Tel: +49 6221 387 8310
Email: nicolas.delhomme at embl.de
Meyerhofstrasse 1 - Postfach 10.2209
69102 Heidelberg, Germany
---------------------------------------------------------------

On Sep 12, 2013, at 4:36 PM, Felix Frey [guest] wrote:

> 
> Hello,
> I have sequencing data of maize which I aligned to the reference sequence (The maize sequence ZmB73_RefGen_v2.tar.gz, downloaded from:
> # http://ftp.maizesequence.org/current/assembly/) using tophat (v2.0.3), bowtie2 (2.0.0.6) and samtools (0.1.18.0).
> I want to make a count table with easyRNAseq (1.4.2) to use for EdgeR.
> Some months ago, I did following analysis with easyRNASeq:
> 
> chr.map <- data.frame(  from=c("chr1","chr2","chr3","chr4","chr5","chr6","chr7","chr8","chr9","chr10"),
>  to=c("1","2","3","4","5","6","7","8","9","10"))
> ensembl <- useMart("ENSEMBL_MART_PLANT",dataset="zmays_eg_gene")
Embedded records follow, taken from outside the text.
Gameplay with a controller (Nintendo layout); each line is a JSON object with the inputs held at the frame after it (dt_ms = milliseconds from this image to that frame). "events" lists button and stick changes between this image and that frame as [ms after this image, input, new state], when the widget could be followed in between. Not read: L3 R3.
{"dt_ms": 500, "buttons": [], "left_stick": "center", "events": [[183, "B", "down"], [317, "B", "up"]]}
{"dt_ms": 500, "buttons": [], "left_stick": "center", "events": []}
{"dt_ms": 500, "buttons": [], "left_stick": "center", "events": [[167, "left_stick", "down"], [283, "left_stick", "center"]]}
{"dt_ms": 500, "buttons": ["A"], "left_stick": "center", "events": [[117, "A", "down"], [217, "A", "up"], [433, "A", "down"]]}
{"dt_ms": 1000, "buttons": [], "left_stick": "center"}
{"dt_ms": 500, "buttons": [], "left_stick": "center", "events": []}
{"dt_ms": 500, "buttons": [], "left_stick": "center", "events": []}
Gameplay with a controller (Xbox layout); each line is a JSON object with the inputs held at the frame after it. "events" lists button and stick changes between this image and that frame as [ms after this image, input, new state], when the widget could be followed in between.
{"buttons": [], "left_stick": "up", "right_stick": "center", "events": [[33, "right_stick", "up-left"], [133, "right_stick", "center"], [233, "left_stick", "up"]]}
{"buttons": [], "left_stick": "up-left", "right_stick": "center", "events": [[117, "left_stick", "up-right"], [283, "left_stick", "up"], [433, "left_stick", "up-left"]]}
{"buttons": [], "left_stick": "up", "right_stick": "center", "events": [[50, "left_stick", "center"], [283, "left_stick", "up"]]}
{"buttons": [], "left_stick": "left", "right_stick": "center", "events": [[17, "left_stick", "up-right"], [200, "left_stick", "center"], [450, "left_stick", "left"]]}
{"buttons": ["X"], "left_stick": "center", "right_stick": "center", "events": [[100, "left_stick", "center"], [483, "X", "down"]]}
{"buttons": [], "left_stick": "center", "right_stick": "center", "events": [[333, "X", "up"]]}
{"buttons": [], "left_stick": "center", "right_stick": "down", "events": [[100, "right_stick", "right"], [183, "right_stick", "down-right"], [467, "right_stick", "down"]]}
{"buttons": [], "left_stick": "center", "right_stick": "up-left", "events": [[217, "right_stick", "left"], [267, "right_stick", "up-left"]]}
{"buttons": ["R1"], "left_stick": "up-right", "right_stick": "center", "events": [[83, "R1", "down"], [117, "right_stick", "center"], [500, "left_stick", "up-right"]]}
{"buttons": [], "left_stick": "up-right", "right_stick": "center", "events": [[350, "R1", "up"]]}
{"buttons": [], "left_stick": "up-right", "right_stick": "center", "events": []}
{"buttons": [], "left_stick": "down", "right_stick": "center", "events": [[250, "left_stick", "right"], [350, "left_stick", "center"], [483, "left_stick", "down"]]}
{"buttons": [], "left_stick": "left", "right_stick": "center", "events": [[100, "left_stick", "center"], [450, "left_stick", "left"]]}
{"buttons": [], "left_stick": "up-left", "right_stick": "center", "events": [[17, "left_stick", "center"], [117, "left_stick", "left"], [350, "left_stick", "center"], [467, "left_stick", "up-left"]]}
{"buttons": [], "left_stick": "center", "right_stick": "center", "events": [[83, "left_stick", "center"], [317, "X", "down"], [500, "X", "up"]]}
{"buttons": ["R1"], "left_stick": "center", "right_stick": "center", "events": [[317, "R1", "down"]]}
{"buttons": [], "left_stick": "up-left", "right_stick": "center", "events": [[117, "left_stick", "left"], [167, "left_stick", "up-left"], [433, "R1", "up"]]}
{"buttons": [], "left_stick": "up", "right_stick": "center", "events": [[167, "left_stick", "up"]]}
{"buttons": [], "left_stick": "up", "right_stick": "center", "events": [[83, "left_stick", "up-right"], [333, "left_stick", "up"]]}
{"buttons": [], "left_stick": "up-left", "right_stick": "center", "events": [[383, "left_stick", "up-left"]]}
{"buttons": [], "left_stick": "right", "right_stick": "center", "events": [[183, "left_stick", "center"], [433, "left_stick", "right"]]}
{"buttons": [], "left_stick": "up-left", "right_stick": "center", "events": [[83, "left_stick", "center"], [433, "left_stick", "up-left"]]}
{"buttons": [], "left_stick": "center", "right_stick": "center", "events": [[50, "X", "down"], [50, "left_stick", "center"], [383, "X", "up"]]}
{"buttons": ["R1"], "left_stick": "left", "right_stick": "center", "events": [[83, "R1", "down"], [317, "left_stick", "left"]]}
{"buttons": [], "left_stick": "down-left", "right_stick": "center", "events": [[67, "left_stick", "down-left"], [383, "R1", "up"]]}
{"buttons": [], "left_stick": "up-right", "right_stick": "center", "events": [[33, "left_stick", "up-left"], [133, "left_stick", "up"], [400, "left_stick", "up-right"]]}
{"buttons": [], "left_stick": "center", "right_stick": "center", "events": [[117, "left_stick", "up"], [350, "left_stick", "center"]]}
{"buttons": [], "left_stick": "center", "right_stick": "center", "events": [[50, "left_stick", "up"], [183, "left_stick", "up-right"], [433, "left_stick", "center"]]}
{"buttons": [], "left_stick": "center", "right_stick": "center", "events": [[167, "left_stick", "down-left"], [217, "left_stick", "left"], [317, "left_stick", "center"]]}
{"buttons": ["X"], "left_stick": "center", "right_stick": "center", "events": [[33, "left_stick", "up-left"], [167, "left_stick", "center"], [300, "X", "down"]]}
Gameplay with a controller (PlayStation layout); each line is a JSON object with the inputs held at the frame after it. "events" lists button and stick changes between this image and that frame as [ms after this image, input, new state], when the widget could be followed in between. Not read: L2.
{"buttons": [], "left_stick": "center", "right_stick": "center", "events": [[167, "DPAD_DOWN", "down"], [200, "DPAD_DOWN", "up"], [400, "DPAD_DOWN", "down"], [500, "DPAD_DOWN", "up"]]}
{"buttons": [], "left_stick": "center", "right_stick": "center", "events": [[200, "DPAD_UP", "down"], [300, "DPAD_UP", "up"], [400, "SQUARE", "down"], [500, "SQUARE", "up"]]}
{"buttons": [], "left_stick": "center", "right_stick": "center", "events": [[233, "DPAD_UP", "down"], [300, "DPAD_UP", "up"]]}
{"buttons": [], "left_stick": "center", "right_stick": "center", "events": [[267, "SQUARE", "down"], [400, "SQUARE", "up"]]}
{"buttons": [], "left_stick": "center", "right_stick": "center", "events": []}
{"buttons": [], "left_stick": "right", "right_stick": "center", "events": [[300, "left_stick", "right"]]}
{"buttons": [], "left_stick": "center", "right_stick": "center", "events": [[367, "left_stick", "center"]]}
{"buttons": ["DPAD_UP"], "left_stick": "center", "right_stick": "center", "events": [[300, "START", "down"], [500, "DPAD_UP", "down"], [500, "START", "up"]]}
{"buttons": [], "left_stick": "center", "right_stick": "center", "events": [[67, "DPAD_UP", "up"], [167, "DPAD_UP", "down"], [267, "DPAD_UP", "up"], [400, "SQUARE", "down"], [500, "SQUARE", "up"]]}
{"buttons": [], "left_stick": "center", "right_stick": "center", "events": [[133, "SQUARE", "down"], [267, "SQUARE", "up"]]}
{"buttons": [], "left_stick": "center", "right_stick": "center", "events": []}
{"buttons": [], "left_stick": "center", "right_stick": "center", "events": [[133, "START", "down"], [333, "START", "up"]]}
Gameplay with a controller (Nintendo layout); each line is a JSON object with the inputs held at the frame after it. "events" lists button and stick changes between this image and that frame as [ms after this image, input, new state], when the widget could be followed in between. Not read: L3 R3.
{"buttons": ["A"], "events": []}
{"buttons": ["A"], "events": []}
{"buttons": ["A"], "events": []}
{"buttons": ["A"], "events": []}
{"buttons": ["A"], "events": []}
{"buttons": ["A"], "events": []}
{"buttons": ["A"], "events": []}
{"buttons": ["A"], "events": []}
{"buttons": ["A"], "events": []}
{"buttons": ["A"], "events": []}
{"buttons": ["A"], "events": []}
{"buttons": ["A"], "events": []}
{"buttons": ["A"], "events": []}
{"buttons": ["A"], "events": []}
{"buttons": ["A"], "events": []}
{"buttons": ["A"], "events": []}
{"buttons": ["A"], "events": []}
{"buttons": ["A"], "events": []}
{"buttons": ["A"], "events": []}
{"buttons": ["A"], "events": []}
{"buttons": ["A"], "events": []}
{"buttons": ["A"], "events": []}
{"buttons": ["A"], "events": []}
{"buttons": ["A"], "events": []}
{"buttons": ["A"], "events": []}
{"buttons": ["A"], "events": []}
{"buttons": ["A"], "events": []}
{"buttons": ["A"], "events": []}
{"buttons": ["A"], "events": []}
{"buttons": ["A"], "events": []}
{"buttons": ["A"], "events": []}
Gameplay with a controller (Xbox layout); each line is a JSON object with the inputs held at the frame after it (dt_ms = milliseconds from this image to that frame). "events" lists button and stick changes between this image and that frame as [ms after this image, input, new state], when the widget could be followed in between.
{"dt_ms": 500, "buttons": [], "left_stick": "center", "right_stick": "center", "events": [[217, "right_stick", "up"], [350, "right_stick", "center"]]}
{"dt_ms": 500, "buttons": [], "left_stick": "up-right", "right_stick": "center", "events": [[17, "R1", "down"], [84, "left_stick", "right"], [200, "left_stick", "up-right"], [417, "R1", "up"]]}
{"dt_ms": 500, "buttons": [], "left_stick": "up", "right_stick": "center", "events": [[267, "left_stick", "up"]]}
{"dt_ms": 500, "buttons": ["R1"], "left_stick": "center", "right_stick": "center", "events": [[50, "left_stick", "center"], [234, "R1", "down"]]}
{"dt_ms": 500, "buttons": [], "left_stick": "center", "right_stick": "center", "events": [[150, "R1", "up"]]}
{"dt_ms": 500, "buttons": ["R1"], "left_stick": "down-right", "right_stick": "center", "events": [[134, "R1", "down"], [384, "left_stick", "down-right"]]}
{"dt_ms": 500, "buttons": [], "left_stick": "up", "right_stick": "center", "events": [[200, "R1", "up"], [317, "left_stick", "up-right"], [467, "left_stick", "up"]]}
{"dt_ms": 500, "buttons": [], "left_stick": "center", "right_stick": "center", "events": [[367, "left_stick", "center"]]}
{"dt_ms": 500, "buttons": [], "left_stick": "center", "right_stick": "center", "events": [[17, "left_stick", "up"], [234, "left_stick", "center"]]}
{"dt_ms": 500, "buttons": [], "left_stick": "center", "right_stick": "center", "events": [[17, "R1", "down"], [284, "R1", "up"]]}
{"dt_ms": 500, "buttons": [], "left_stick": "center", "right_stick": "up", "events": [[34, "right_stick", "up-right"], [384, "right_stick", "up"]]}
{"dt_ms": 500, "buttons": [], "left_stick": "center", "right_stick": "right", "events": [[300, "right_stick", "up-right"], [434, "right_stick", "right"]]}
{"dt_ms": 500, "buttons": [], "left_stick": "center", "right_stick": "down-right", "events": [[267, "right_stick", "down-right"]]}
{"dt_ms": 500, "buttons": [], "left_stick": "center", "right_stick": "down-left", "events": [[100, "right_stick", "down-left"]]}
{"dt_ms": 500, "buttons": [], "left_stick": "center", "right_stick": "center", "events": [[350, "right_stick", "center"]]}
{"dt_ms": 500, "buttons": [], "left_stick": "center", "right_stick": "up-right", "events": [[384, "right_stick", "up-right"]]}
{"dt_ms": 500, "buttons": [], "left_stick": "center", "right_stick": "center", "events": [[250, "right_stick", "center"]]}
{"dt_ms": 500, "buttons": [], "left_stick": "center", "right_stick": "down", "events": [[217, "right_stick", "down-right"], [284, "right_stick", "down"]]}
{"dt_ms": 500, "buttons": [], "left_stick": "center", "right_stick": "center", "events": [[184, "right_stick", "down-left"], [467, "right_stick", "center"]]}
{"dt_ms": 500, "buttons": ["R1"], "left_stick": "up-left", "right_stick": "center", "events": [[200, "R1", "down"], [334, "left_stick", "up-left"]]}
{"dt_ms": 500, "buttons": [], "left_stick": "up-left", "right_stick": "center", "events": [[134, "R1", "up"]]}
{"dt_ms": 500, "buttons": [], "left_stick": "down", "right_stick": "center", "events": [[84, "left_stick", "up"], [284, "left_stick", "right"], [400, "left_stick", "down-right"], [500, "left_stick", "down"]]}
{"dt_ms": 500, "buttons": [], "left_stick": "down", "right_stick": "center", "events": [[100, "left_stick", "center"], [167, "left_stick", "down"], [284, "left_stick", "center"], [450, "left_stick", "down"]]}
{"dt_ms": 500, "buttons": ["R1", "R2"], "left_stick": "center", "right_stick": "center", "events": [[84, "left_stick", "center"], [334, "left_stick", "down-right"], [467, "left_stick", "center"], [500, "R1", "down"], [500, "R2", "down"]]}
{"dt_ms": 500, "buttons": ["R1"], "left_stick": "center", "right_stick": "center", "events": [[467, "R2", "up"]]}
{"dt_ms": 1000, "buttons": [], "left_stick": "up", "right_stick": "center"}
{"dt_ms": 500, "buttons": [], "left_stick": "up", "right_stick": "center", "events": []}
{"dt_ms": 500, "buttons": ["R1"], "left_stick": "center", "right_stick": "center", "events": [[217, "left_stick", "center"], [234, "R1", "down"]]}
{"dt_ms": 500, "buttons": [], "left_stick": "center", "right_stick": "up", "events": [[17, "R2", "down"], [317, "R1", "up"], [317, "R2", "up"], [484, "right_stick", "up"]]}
> exon.annotation <- getBM(c("ensembl_gene_id",
>                            "ensembl_transcript_id",
>                            "chromosome_name",
>                            "ensembl_gene_id",
>                            "ensembl_exon_id",
>                            "exon_chrom_start",
>                            "exon_chrom_end"),
>                            mart=ensembl,
>                            filters="chromosome_name",
>                            values=chrm)
> exon.annotation$chromosome <- paste("chr",exon.annotation$chromosome_name,sep="")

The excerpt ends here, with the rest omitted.